Growing up in the Maragoli community in Kenya, Kenda Mutongi encountered a perplexing contradiction. While the young teachers at her village school railed against colonialism, many of her elders, including her widowed mother, praised their former British masters. In this moving book, Mutongi explores how both the challenges and contradictions of colonial rule and the frustrations and failures of independence shaped the lives of Maragoli widows and their complex relations with each other, their families, and the larger community. Throughout the twentieth century and into the twenty-first, rates of widowhood have been remarkably high in Kenya.
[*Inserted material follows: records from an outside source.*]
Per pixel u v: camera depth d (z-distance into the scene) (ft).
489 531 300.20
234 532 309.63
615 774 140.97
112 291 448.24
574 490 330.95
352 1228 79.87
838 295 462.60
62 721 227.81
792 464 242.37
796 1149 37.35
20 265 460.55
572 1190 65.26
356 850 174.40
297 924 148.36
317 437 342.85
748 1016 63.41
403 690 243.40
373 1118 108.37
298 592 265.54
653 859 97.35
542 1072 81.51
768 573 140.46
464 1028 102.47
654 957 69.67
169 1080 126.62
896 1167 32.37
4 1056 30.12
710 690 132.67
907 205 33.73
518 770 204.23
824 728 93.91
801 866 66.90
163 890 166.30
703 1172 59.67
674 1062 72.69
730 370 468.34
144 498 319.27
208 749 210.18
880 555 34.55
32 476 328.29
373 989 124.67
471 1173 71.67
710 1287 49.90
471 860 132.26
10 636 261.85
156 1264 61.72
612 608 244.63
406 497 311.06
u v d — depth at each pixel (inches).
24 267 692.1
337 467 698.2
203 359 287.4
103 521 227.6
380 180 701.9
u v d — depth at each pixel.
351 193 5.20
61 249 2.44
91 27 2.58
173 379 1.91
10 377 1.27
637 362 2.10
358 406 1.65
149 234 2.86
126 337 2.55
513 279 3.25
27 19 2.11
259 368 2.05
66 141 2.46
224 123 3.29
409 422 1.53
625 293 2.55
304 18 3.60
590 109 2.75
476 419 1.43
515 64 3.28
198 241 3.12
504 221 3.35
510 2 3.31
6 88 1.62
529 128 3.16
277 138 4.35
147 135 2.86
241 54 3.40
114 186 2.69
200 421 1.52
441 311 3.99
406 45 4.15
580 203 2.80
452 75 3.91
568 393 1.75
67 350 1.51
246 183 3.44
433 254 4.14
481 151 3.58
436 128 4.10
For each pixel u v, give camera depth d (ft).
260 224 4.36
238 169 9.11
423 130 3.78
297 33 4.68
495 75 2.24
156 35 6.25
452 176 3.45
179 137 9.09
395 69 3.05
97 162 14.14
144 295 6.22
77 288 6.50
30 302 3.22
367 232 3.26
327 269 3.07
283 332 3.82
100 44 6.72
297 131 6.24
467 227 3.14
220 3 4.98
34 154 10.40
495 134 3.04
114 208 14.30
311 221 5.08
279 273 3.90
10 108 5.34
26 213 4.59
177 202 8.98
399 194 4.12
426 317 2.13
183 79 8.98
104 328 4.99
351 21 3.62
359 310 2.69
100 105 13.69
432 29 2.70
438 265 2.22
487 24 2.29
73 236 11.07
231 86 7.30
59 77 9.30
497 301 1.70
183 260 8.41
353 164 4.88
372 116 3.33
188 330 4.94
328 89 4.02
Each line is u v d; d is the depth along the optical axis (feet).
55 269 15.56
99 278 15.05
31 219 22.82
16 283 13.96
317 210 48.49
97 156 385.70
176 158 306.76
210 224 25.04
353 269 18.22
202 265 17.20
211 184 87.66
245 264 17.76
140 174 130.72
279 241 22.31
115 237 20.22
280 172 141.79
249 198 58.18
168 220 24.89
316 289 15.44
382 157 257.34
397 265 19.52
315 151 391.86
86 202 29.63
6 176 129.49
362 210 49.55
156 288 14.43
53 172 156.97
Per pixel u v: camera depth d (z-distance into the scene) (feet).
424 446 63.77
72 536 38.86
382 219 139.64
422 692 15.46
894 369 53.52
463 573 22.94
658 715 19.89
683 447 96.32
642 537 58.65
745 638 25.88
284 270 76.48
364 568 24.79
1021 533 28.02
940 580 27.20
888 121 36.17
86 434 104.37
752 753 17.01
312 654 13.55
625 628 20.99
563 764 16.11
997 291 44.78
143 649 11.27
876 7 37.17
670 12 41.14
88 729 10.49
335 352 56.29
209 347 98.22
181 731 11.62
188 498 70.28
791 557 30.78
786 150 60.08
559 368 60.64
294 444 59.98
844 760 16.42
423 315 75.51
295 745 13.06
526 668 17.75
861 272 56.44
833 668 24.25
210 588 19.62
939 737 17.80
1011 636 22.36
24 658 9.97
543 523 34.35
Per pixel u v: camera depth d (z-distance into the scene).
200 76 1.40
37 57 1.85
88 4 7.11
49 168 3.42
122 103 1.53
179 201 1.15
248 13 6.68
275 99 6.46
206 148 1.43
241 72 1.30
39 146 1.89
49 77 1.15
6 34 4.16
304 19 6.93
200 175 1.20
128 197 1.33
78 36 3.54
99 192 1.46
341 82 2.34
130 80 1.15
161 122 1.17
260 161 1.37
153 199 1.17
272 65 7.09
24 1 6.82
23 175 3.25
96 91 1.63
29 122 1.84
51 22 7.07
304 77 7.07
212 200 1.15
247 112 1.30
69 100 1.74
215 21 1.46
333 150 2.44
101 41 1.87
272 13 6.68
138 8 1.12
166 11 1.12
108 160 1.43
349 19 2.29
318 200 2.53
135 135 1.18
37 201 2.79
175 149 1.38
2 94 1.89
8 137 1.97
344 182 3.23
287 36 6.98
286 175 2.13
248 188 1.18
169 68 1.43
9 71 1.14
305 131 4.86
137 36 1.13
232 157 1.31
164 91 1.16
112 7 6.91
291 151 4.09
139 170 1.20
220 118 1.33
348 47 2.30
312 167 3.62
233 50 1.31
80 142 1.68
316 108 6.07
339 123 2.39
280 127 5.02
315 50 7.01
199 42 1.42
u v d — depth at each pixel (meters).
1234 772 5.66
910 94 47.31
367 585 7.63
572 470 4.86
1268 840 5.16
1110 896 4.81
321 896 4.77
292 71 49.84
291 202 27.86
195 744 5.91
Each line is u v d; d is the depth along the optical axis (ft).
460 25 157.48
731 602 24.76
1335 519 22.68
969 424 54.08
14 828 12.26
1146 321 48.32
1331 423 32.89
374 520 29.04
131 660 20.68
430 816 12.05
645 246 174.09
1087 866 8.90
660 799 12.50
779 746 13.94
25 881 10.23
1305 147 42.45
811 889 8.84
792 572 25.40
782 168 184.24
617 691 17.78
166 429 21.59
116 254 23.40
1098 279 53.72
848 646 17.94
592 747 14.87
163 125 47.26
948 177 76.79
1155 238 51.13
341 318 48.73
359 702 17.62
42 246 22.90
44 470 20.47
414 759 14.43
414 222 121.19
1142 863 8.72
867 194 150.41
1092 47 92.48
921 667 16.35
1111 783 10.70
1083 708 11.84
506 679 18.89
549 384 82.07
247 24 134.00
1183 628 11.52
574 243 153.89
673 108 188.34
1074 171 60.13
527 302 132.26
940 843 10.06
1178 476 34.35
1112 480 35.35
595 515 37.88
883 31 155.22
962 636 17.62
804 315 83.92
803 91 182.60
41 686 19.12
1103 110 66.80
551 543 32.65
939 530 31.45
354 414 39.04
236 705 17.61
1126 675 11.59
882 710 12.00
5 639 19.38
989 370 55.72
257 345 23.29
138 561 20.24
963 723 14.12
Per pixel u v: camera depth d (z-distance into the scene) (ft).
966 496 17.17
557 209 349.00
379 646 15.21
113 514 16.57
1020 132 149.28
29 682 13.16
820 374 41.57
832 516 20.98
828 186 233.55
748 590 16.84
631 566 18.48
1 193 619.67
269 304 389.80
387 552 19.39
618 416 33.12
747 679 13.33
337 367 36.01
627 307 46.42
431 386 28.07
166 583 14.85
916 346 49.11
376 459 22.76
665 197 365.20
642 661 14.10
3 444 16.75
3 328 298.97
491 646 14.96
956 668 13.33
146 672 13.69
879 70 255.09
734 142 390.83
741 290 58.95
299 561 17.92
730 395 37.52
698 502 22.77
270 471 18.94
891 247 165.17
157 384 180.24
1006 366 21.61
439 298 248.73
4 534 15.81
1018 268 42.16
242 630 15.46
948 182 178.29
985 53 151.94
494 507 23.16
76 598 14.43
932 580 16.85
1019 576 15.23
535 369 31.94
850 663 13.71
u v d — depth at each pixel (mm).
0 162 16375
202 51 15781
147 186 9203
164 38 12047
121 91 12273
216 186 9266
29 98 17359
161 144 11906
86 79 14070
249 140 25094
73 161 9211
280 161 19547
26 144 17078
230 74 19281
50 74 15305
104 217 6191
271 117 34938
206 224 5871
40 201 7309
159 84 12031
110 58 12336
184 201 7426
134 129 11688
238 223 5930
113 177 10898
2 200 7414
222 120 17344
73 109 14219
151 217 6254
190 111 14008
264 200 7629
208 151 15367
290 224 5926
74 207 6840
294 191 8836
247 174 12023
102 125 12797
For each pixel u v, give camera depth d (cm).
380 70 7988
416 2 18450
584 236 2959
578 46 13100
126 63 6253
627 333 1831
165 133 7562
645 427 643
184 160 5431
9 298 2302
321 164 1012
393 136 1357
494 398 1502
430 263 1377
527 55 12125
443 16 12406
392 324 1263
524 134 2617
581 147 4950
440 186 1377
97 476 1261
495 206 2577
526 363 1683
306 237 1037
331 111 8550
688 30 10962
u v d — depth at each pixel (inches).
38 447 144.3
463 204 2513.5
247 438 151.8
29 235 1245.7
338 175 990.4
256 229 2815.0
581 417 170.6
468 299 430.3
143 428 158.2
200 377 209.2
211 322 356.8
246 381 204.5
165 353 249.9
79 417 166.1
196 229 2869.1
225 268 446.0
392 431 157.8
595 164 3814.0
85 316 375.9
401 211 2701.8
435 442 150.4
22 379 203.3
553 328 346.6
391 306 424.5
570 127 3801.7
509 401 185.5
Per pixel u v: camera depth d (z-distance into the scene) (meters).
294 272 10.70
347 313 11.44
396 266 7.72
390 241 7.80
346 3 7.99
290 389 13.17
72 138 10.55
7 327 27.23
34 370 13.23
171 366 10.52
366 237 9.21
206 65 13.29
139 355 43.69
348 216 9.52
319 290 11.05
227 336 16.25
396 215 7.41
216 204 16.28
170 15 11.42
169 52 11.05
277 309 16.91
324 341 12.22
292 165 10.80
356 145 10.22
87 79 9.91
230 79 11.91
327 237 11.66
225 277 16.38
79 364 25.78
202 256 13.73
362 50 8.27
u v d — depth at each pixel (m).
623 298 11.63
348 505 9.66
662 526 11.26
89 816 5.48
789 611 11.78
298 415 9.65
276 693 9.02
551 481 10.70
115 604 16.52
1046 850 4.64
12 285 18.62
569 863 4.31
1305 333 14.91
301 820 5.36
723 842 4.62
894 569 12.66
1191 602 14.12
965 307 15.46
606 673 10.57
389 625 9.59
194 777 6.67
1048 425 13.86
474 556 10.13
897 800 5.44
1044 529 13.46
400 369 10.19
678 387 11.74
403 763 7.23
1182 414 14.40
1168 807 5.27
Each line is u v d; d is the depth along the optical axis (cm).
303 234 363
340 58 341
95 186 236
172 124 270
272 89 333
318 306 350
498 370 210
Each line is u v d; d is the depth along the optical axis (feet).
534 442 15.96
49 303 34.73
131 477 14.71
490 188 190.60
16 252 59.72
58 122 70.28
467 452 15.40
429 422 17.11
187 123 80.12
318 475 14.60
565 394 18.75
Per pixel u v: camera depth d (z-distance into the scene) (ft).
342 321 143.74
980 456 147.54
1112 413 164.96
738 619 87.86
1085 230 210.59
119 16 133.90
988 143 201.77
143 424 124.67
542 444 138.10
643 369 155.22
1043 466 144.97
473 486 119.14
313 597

Yet despite their numbers, widows and their families exist at the margins of society, and their lives act as a barometer for the harsh realities of rural Kenya. Mutongi here argues that widows survive by publicly airing their social, economic, and political problems, their “worries of the heart.” Initially aimed at the men in their community, and then their colonial rulers, this strategy changed after independence as widows increasingly invoked the language of citizenship to demand their rights from the new leaders of Kenya—leaders whose failure to meet the needs of ordinary citizens has led to deep disenchantment and altered Kenyans’ view of their colonial past. An innovative blend of ethnography and historical research, Worries of the Heart is a poignant narrative rich with insights into postcolonial Africa.
This book traced the lives of several generations of Kenyan families from precolonial to colonial and, finally, postcolonial rule. It was derived from a set of oral history interviews with what the author described as her “informants.” Mutongi builds her narrative around the perspective of widows in the west Kenyan village of Maragoli. These women used a social strategy known as “kehenda mwoyo,” or “worries of the heart” to manipulate the male members of their family to help them in the ways they saw fit. The book does not have an argument. Instead, it poses a question: were the people of Maragoli better off before, during, or after colonialism? The author lets the reader decide.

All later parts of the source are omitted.